So you’ve built your machine learning model and you’re proud of your marketing analytics insights. You have accurate propensities to guide your sales team, insightful clusters to inform your segmentation. Machine learning (ML) is undeniably useful; it extracts value from data that humans simply can’t achieve. However, just because a machine is executing the heavy lifting, doesn’t mean ML models are a “set-it and forget-it” type of activity. Like most things in life, data changes over time, leading to model drift.
Relationships between variables in the data pipeline can also change. These changes prompt what is called Model Drift, sometimes also referred to as Model Decay.
There are two types of Model Drift:
- Data drift
- Concept drift
Let’s dive into Data drift first. Data drift represents a shift in the distribution of the input data relative to the data used to train the model. This occurs naturally as new information is added, or existing information is edited in the systems that feed the model data pipeline.
As with any analytics, you want to make sure new data is pulled through into the model and the most current quantities and rates are reflected on a regular basis.
Data drift doesn’t always indicate degradation in model performance. If the distribution shift doesn’t reflect values outside of the trained decision boundary, then the model still works. But if the opposite occurs, and the distribution shift causes values to appear outside of the trained decision boundary, then the model performance has deteriorated.
Concept drift represents a shift in the relationship between the underlying variables and the output of the model. For example: Company X introduces a new product category.
The ML model used to target accounts with high propensity to buy was trained on data that doesn’t include this new category. Some accounts which were previously low propensity, might now be high propensity for this new product, but until the model is retrained, these accounts aren’t classified correctly.
This type of data change is almost always detrimental to model performance. The decision boundary has been fundamentally altered, but the model hasn’t been alerted to this change and may produce erroneous outputs based on obsolete training boundaries.
Note that concept drift factors can be challenging to identify, especially when they are considered “hidden context” factors such as strength of economic growth or consumer buying power, which are difficult to reflect in model data.
Identifying And Preventing Model Drift
There are some simple steps that any business user can take to monitor for and fix Model Drift.
1. Check model statistics and assess performance on a regular basis.
- When dealing with propensity models one of the most common stats to watch for is the F1 score, an accuracy metric. F1 measures two key attributes of any model: precision and recall. Precision and recall are best explained with a visual representation, which this piece by Datatron illustrates very well.
- For cluster-based models, often used for segmentation, the Silhouette score allows the user to measure how clearly separated and cohesive the resulting clusters are from each other. A score of -1 means clusters are poorly assigned, while a score of 1 indicates well distributed and differentiated clusters.

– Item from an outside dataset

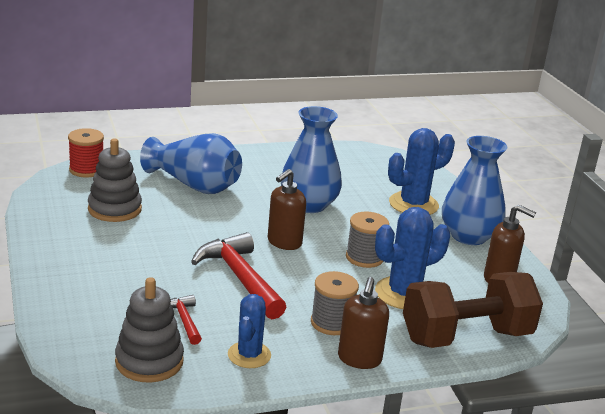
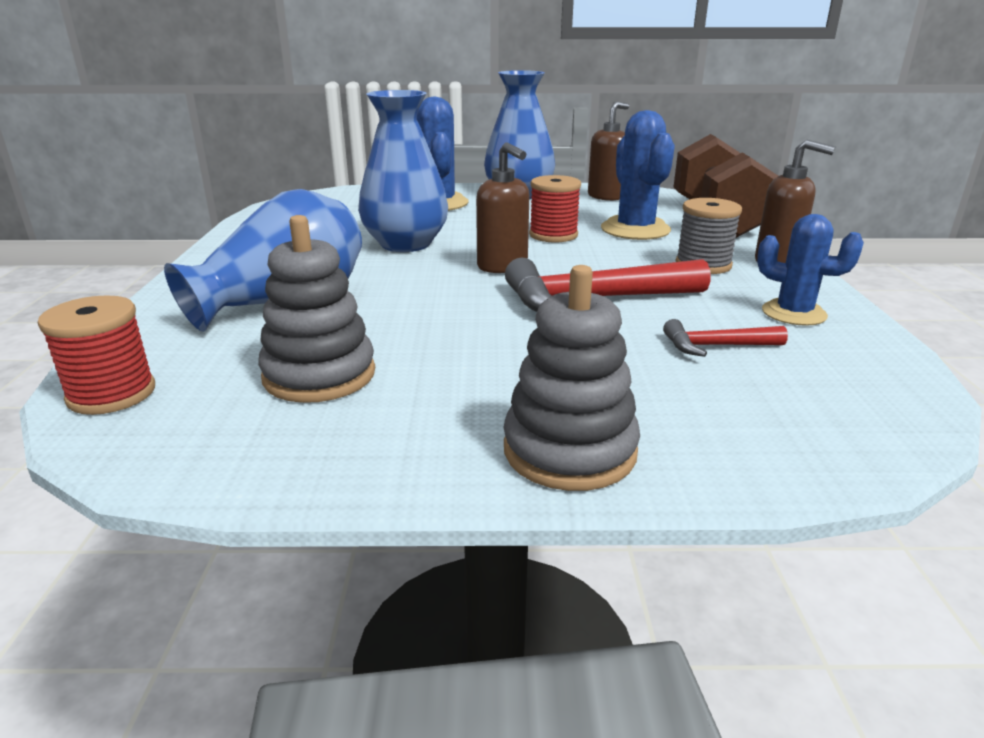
camera: 70 degrees left, 0 degrees up
grey stacking toy [115,277,184,383] -> grey stacking toy moved to [504,265,640,491]
grey spool [346,212,389,268] -> red spool [529,175,581,242]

2. Refresh your ML models on a regular basis, say quarterly.
This may mean simply retraining the model using the most recent data and ensuring model performance holds, or it may mean refitting the model entirely, including adding or removing variables to ensure optimal performance.
For models in production, the model refresh process is a great way to monitor outcomes and look for any edge cases that may pop up.
3. Finally, and most importantly, do a commonsense check.
As a rational human user of the data, check results from model outcomes and ensure that these outcomes match expected results.
For example, if the top graded accounts from your propensity model aren’t performing better than lower rated accounts, then you have a problem.
ML models can be significantly better than humans at analyzing complex data sets, but this doesn’t mean they don’t need constant care and human guidance. The adage “Garbage In, Garbage Out” is especially true for machine learning, as ML models are only as good as the data pipeline that trained them. Monitoring for and preventing Model Drift ensures outputs match expectations and are optimized for business use.